O Psicólogo Ericson, e sua equipe, compararam depois pianistas amadores com
pianistas profissionais. Identificaram um padrão idêntico. Os amadores nunca haviam
praticado mais do que cerca de três horas por semana, durante a infância. Assim, aos
20 anos, totalizaram 2 mil horas de prática. Os profissionais, por outro lado, foram
aumentando o tempo de treinamento, a cada ano, e aos 20 anos chegaram também a
10 mil horas de prática. Essa pesquisa indicou que, quando uma pessoa tem
capacidade suficiente para ingressar numa escola de música, de alto nível, o que o
distingue dos outros estudantes é o seu grau de esforço. Também ficou claro, que são
necessárias dez mil horas de prática para se atingir os graus de destreza pertinente a
um expert de nível internacional, em qualquer atividade, como diz o neurologista
Daniel Levitin. Em vários estudos, de compositores, de jogadores de basquete,
escritores de ficção, esquiadores, pianistas, jogadores de xadrez, mestres do crime,
seja qual for a categoria e a atividade do pesquisado, esse número sempre ressurge.
Dez mil horas equivalem a cerca de três horas por dia, ou 20 horas por semana, de
treinamento, durante 10 anos. Naturalmente, isso não explica por que alguns
indivíduos se beneficiam de suas sessões de estudo mais do que outros. No entanto,
não se encontrou ainda um caso em que a excelência de nível internacional tenha sido
alcançada em prazo menor. Aparentemente, o cérebro precisa desse tempo para
assimilar tudo o que é necessário para atingir a verdadeira destreza.

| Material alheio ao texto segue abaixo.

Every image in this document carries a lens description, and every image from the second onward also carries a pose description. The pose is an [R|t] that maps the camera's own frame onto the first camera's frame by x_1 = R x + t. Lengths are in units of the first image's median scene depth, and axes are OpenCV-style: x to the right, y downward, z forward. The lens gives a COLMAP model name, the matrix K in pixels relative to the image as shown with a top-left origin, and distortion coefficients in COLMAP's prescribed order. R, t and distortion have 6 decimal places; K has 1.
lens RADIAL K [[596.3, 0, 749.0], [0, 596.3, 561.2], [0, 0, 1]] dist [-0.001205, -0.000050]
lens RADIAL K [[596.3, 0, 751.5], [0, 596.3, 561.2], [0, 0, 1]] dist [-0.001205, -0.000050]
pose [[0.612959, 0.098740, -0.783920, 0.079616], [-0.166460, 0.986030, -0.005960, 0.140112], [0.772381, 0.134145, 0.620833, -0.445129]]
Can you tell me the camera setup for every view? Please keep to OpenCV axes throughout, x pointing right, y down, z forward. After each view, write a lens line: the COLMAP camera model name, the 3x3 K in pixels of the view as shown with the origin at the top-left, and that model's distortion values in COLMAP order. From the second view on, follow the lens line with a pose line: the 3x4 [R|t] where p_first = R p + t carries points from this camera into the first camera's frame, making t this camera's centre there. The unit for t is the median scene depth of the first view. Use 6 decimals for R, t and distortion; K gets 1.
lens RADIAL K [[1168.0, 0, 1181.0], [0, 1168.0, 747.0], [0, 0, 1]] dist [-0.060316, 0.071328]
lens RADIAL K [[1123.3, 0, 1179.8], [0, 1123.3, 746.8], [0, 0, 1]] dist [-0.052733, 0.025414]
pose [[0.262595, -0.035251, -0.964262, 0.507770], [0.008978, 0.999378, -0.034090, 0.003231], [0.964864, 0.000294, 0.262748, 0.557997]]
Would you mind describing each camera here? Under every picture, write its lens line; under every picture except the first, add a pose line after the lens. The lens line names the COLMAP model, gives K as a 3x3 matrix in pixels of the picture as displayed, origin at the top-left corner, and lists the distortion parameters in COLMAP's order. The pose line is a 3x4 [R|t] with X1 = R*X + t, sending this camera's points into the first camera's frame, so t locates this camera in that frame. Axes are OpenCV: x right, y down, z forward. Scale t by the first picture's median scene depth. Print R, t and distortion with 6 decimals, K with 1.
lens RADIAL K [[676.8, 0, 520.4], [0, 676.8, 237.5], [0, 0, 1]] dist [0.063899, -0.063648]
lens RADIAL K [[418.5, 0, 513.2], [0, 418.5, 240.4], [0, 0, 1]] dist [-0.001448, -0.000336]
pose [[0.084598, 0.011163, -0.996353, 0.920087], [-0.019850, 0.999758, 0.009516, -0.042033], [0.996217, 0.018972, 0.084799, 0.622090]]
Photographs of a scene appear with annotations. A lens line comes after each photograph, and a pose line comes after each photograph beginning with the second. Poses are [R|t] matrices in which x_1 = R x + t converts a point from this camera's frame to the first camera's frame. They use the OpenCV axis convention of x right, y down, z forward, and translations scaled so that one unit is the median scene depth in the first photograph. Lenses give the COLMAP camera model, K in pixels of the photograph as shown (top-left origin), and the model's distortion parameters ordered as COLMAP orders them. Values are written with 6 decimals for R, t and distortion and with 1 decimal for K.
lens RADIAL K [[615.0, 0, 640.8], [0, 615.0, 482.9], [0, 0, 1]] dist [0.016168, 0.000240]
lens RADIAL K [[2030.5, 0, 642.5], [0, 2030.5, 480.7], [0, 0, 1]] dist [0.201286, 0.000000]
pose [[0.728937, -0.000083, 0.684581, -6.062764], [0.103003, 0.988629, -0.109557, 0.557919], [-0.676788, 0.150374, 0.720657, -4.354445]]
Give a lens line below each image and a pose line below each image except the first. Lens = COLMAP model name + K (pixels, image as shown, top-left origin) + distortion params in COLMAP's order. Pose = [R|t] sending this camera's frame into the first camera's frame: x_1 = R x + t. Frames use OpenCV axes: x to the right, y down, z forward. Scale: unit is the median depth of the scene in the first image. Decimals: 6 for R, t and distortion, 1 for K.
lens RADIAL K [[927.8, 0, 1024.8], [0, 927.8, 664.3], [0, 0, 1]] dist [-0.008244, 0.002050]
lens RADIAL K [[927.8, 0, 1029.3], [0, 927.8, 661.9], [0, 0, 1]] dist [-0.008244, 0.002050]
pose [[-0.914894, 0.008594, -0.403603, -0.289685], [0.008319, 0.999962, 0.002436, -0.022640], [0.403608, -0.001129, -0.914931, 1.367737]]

Mais estudos e comentários, relacionados com o tema, também poderão ser
encontrados no meu livro “Gestão de Pessoas nas Organizações; O Talento Humano na
Sociedade da Informação”, publicado pela Editora Atlas em 2014.
Para concluir, garra e perseverança, expressos em treinamento e prática frequentes, em
qualquer atividade, produzem profissionais notáveis.